Stand-Up Prophecy

Diane turned the piece of paper over and over in her hands, thoughts wildly tangled.  The song, and the scrawled signature that read only, "Qualmi," were unchanged.  At the same time, Leigh's words played over in her head, shifting as they repeated, hard to pin down.  New rascals, old Wyrm... she knew Leigh had pronounced that name upon Canth, and the dream she had shared with Leigh did seem to press that theme as well.  After the event of waking up with the papers from the dream become physical reality, Leigh and she had put together a few hints, and Leigh had figured out the last clue (the one that Diane had interpreted as the Bastet's ridicule of their attempts to figure out his earlier clues).  Leigh said it had meant that Wyrm was two, the older of the two being Canth, but then told Diane she did not understand the meaning of the number 21.  That was the part Diane had figured out.  The Qualmi said two into one, and the song said 21 to win.  21 was two into one... reunite the Wyrm, make her one again.  Whether that entailed somehow defeating or destroying Lasher and Lucian, or even more impossibly allying with them, they had not yet figured out.  And Diane could not seem to fit the Glasswalkers in, though they were important... everything was too tangled up in the Talespinner's mind.  It was forming more of a mess than a story.  She decided to go back to the beginning and try again.

In their shared dream, Diane and Leigh had met and gone into a club with a neon sign blinking "21".  Inside, there had been bete of both living and dead types, all save Bastet.  They watched a lynx-man tell jokes, the last of which had accused the Glasswalkers of the Apocalypse -- and then sing the song "Dragula."  Before leaving, he'd given them each a copy of the lyrics, two arcane hints and autographed Diane's lyrics page.  And repeatedly told them to solve the riddle -- though he'd never quite admitted what the riddle actually was.

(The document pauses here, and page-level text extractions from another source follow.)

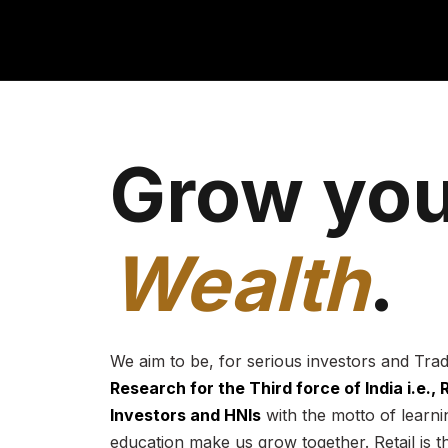
Grow you
Wealth
.
We aim to be, for serious investors and Tra
Research for the Third force of India i.e.,
Investors and HNIs
with the motto of learnin
education make us grow together. Retail is t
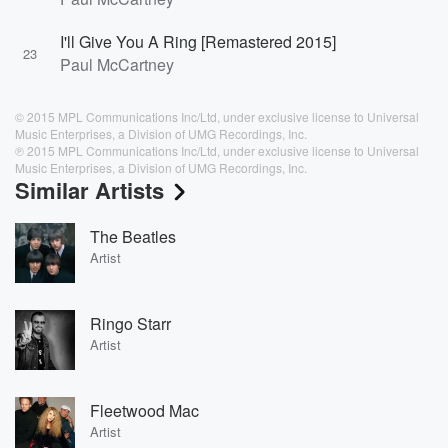
I'll Give You A Ring [Remastered 2015]
23
Paul McCartney
© 2015 MPL Communications Inc/Ltd, under exclusive license to Universal
Music Enterprises, a Division of UMG Recordings, Inc.
℗ 2015 MPL Communications Inc/Ltd, under exclusive license to Universal
Music Enterprises, a Division of UMG Recordings, Inc.
Similar Artists
The Beatles
Artist
Ringo Starr
Artist
Fleetwood Mac
Artist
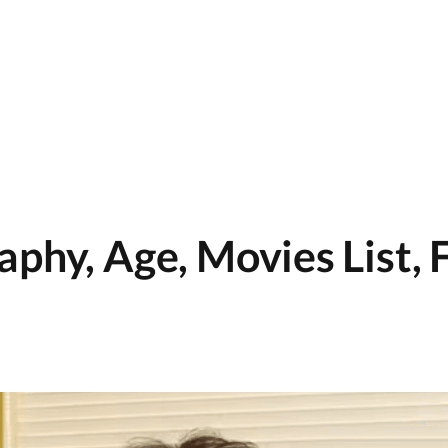
phy, Age, Movies List, 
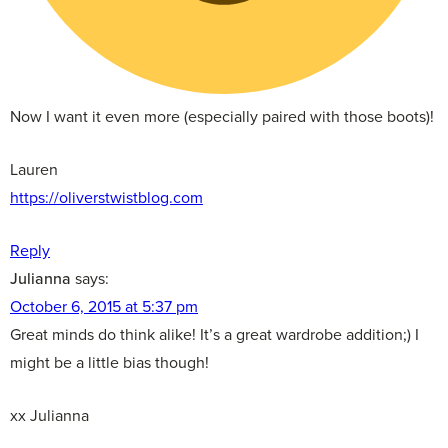
Now I want it even more (especially paired with those boots)!
Lauren
https://oliverstwistblog.com
Reply
Julianna
says:
October 6, 2015 at 5:37 pm
Great minds do think alike! It’s a great wardrobe addition;) I
might be a little bias though!
xx Julianna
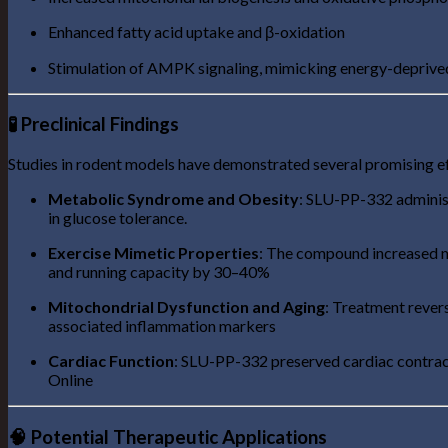
Enhanced fatty acid uptake and β-oxidation
Stimulation of AMPK signaling, mimicking energy-deprived 
🧪 Preclinical Findings
Studies in rodent models have demonstrated several promising e
Metabolic Syndrome and Obesity
: SLU-PP-332 administ
in glucose tolerance.
Exercise Mimetic Properties
: The compound increased m
and running capacity by 30–40%
Mitochondrial Dysfunction and Aging
: Treatment revers
associated inflammation markers
Cardiac Function
: SLU-PP-332 preserved cardiac contract
Online
🧠 Potential Therapeutic Applications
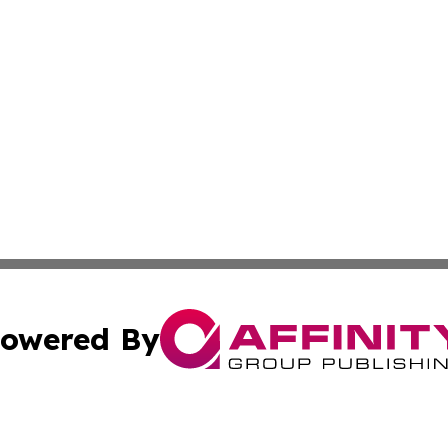
owered By
ubmit Press Release
Terms & Conditions
Copyright/DMCA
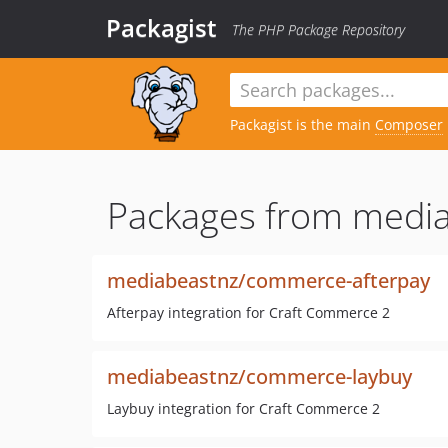
Packagist
The PHP Package Repository
Packagist is the main
Composer
Packages from media
mediabeastnz/commerce-afterpay
Afterpay integration for Craft Commerce 2
mediabeastnz/commerce-laybuy
Laybuy integration for Craft Commerce 2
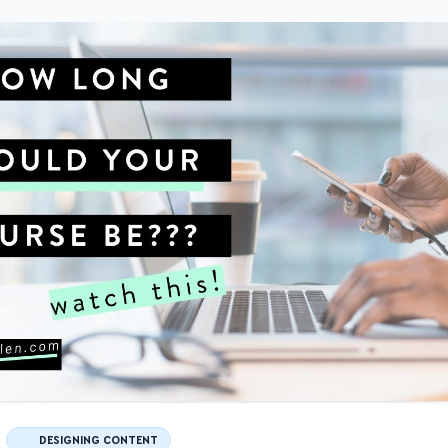
DESIGNING CONTENT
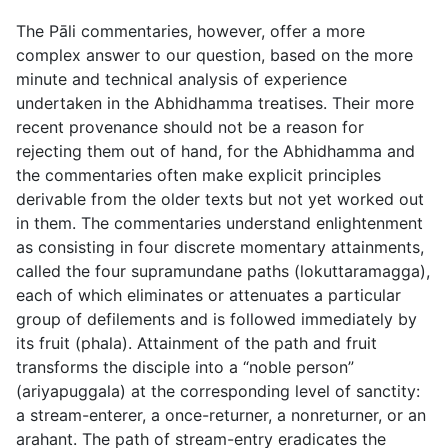
The Pāli commentaries, however, offer a more
complex answer to our question, based on the more
minute and technical analysis of experience
undertaken in the Abhidhamma treatises. Their more
recent provenance should not be a reason for
rejecting them out of hand, for the Abhidhamma and
the commentaries often make explicit principles
derivable from the older texts but not yet worked out
in them. The commentaries understand enlightenment
as consisting in four discrete momentary attainments,
called the four supramundane paths (
lokuttaramagga
),
each of which eliminates or attenuates a particular
group of defilements and is followed immediately by
its fruit (
phala
). Attainment of the path and fruit
transforms the disciple into a “noble person”
(
ariyapuggala
) at the corresponding level of sanctity:
a stream-enterer, a once-returner, a nonreturner, or an
arahant. The path of stream-entry eradicates the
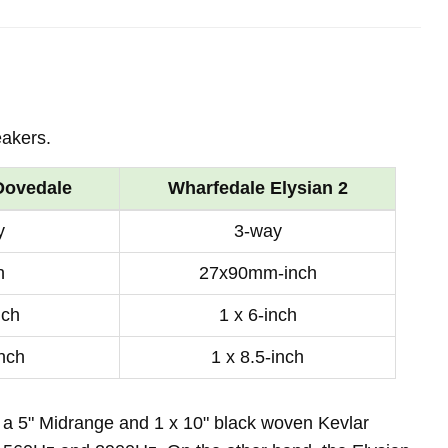
eakers.
Dovedale
Wharfedale Elysian 2
y
3-way
h
27x90mm-inch
nch
1 x 6-inch
inch
1 x 8.5-inch
 a 5" Midrange and 1 x 10" black woven Kevlar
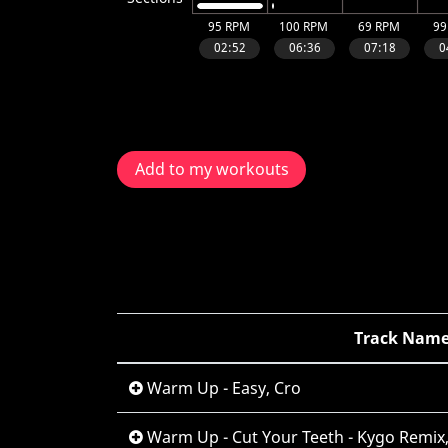
Add to my workouts
Track Nam
Warm Up - Easy, Cro
Warm Up - Cut Your Teeth - Kygo Remix,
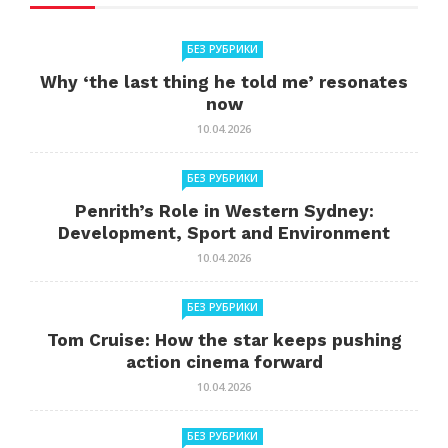
БЕЗ РУБРИКИ
Why ‘the last thing he told me’ resonates
now
10.04.2026
БЕЗ РУБРИКИ
Penrith’s Role in Western Sydney:
Development, Sport and Environment
10.04.2026
БЕЗ РУБРИКИ
Tom Cruise: How the star keeps pushing
action cinema forward
10.04.2026
БЕЗ РУБРИКИ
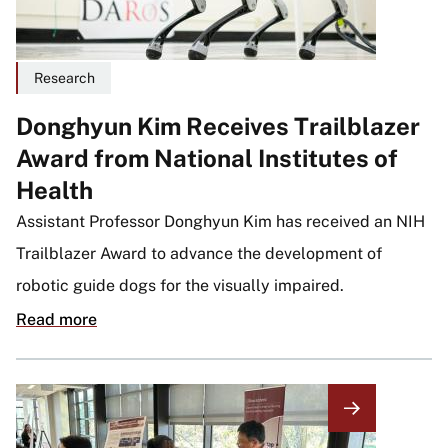
Research
Donghyun Kim Receives Trailblazer
Award from National Institutes of
Health
Assistant Professor Donghyun Kim has received an NIH
Trailblazer Award to advance the development of
robotic guide dogs for the visually impaired.
Read more
Image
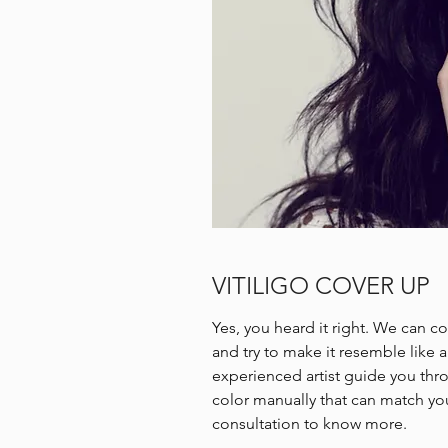
VITILIGO COVER UP
Yes, you heard it right. We can co
and try to make it resemble like 
experienced artist guide you th
color manually that can match your
consultation to know more.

Dead I am the life, dig into the skin
Knuckle crack the bone, 21 to win
Dead I am the dog, hound of hell you cry
Devil on your back, I can never die
That certainly sounded like Canth; themes of life in death, and lycanthropy.  There were three verses... three.  If Canth was Wyrm - 2 into 1 to win - maybe the other verses were the other parts of the Triad.
Dead I am the pool, spreading from the fool
Weak and what you need, nowhere as you bleed
Dead I am the rat, feast upon the cat
Tender is the fur, dying as you purr
That was the Wyld, at least the second line was.  Weak, what they needed, and nowhere when they bled, in Dallas, say.  The rat part... well, Ratkin were the Wyld's fiercest followers... and there'd been something off about the Bastet in that dream.  She couldn't quite figure out what.  What about the first line, the pool spreading from the fool?  Wyld energies seemed to radiate from Mouse, and Mouse was childlike and wise, like the fool characters in many traditional stories.
Dead I am the one, exterminating son
Slipping through the trees, strangling the breeze
Dead I am the sky, watching angels cry
As they slowly turn, conquering the worm
She could see this one as Weaver.  Strangling the breeze, yes.  She wasn't sure about the angels... have to think about that more.  Could the Glasswalkers be the angels?  They served Weaver in whatever they were doing that had to be stopped, that was obvious enough.  Glasswalkers slowly turn from Gaia to serve Weaver, and in the process conquer Wyrm, rather than reunite it?

She felt an elusive idea slip from her mind.  Something... something she was on the verge of figuring out but just could not quite... She sighed, and slumped, then pulled out her notebook.  She wrote down her speculations, then reread over the original account she'd written of the dream when it was fresh.  Maybe it'd help her drag out this difficult answer from its hiding place in her own head.